++++ Document extract ++++

[sword-devel] Fast Search Framework [was: Another Important Issue]

Troy A. Griffitts sword-devel@crosswire.org
Tue, 29 Aug 2000 16:40:49 -0700


OK, I've heavily documented the code for the search framework.
Please get the latest rawtext.cpp from cvs and you should have
some help to understand it now.

		-Troy.





"Troy A. Griffitts" wrote:
> 
> Joe and others that asked,
> 
> The code for our first attempt at word indices and fast searches is in:
> sword/src/modules/texts/rawtext/rawtext.cpp
> 
> RawText::createSearchFramework  // creates the framework (done once)
> RawText::Search // uses the framework
> 
> Anyone want to reimplement these?
> 
> I know!  Let's have a contest! :)  Smallest indices with the fastest
> _accurate_ response time wins.
> 
>         :),
>                 -Troy.
> 
> Joe Walker wrote:
> >
> > Nathan wrote:
> > > In option 3, would the bitmap not be about 8.3K? (31102 verses / 8)
> > > Else it is a bytemap, not a bitmap :)
> >
> > To put the size in perspective. If you take every word in the KJV and
> > search for it and store the results in whatever is the smallest of
> > the 3 approaches mentioned, and store the lot in a big RandomAccessFile
> > then the total size is 4.5Mb
> >
> > This is in my opinion a little on the large size if you want to do
> > a d/l of a new version. However since the data is duplicated there is
> > nothing to stop a clever installation script creating it, or even
> > a very clever caching search that creates it on the fly.

++++

- **Problem set**:
a. Retype the fast search framework thread from "[sword-devel] Fast Search" to "understand it now.".
b. In the fast search framework thread, what total size does Joe Walker give for storing search results for every word in the KJV?
c. Write the next part of the fast search framework thread, starting right after its final sentence.

++++ Extracted records ++++

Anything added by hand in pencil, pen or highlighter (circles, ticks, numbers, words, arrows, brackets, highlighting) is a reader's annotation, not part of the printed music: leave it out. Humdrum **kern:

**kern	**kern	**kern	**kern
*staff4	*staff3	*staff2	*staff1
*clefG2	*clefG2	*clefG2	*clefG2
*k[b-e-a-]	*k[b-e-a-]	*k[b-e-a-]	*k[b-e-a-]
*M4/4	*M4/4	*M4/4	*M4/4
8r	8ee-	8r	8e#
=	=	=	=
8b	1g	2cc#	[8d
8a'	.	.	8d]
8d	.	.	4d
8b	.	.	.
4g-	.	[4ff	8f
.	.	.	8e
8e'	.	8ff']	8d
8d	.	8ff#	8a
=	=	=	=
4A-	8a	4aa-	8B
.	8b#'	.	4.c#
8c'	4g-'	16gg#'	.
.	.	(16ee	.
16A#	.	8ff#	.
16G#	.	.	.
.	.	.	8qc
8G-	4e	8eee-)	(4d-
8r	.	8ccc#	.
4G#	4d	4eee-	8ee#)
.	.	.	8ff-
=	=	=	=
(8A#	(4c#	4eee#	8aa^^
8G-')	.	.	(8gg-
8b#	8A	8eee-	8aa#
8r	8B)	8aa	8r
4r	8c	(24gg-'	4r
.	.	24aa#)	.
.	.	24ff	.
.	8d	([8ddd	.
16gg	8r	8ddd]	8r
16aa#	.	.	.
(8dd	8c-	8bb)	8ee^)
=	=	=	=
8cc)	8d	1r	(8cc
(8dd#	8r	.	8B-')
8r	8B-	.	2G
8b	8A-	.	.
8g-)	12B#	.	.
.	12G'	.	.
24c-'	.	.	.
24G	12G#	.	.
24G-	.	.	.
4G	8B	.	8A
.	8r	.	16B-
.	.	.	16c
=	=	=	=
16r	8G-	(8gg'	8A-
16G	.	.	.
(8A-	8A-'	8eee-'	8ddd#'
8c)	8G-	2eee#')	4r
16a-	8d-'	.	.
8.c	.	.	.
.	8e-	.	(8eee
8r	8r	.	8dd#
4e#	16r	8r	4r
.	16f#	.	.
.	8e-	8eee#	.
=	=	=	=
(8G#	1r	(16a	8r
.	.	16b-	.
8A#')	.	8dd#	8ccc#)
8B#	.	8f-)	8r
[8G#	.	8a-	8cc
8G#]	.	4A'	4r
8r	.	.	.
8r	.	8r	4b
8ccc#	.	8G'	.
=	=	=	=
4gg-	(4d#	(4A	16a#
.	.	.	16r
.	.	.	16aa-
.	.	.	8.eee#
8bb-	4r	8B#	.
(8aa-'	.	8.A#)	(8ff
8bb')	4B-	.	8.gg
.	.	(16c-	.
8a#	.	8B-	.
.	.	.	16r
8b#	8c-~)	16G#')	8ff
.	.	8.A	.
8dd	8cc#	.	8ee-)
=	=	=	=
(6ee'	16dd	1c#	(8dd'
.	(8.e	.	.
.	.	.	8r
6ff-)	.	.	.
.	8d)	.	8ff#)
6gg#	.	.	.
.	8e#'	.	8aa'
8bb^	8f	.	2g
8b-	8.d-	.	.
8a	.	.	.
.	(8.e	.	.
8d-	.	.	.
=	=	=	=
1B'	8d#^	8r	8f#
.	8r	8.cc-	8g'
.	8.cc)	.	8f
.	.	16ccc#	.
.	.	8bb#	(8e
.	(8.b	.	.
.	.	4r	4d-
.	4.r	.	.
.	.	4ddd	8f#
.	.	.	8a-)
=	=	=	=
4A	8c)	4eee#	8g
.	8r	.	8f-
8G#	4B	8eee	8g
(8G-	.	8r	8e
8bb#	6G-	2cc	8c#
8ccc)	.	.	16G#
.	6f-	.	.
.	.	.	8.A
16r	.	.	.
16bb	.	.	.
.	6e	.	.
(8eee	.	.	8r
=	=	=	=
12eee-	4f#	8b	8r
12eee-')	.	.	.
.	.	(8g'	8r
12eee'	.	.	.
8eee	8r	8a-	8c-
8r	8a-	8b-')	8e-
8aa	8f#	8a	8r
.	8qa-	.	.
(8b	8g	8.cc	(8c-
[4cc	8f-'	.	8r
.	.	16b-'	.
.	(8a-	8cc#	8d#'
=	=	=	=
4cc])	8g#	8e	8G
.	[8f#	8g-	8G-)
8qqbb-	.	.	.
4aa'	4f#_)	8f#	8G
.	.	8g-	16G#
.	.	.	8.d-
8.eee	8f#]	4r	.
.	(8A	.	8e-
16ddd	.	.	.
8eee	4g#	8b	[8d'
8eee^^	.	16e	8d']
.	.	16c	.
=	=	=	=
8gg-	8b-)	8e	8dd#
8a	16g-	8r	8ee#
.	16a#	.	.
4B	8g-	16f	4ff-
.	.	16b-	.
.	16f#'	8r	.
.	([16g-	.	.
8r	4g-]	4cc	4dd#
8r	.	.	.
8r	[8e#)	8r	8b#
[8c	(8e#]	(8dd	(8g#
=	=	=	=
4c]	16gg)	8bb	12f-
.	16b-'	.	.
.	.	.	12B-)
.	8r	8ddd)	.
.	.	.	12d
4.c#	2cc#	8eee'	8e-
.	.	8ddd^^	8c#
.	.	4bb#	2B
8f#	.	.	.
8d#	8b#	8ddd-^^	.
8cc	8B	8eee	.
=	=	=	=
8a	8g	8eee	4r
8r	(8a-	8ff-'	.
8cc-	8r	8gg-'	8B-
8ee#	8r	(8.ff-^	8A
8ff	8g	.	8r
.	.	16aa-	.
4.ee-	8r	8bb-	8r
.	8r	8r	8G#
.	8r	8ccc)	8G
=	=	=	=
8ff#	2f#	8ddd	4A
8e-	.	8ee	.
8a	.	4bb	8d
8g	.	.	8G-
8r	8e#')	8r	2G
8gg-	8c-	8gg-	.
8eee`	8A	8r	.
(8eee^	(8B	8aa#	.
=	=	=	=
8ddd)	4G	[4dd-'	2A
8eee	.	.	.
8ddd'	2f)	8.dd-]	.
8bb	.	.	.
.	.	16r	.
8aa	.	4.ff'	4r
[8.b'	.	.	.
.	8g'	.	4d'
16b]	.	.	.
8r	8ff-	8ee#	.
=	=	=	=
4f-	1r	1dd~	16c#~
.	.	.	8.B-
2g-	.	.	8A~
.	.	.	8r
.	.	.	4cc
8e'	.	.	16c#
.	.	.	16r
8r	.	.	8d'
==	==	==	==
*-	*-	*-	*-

++++

- **Expected answers**:
a.
[sword-devel] Fast Search Framework [was: Another Important Issue]

Troy A. Griffitts sword-devel@crosswire.org
Tue, 29 Aug 2000 16:40:49 -0700


OK, I've heavily documented the code for the search framework.
Please get the latest rawtext.cpp from cvs and you should have
some help to understand it now.

b. The total size is 4.5Mb.

c.
> >
> > > You are right that it is very fast. I use the same method.
> > > For wildcards it is also really fast (just OR a few bitmaps).
> > > The way to work around the huge size of the "bitmap index" is to
> > > store it in another format (like a list or Ranged list) and
> > > convert when needed.
> >
> > I have a working scheme where by you can do a best match. So you type
> > in your phrase and it first looks up every word you typed in in a
> > thesaurus and then searches for every match, returning you the verse with
> > hopefully the most similar meaning.
> > I find it very useful, but for it to work you do need a blinding fast
> > search mechanism.
> >
> > > I like your idea about the RangedPassage as well. It really makes
> > > the list of verses for certain "common" words much smaller.
> > >
> > > Where is your program located Joe?
> >
> > There was a servlet version on the web, but I think it is broken right
> > now. I've been working on a project for my brother (blood and in Christ)
> > that needed to be done before his wedding, so I've not done much on it
> > in the past few months.
> >
> > If you want to look at code, then I can send you what ever you want
> > very quickly. If you want a working product then I'll need a few more
> > weeks.
> >
> > I've tarred up the code in question. And I'll place it at:
> >   http://www.eireneh.com/passage.tar.gz
> > It is all Java, and will only be of use for case A above.
> >
> > Joe.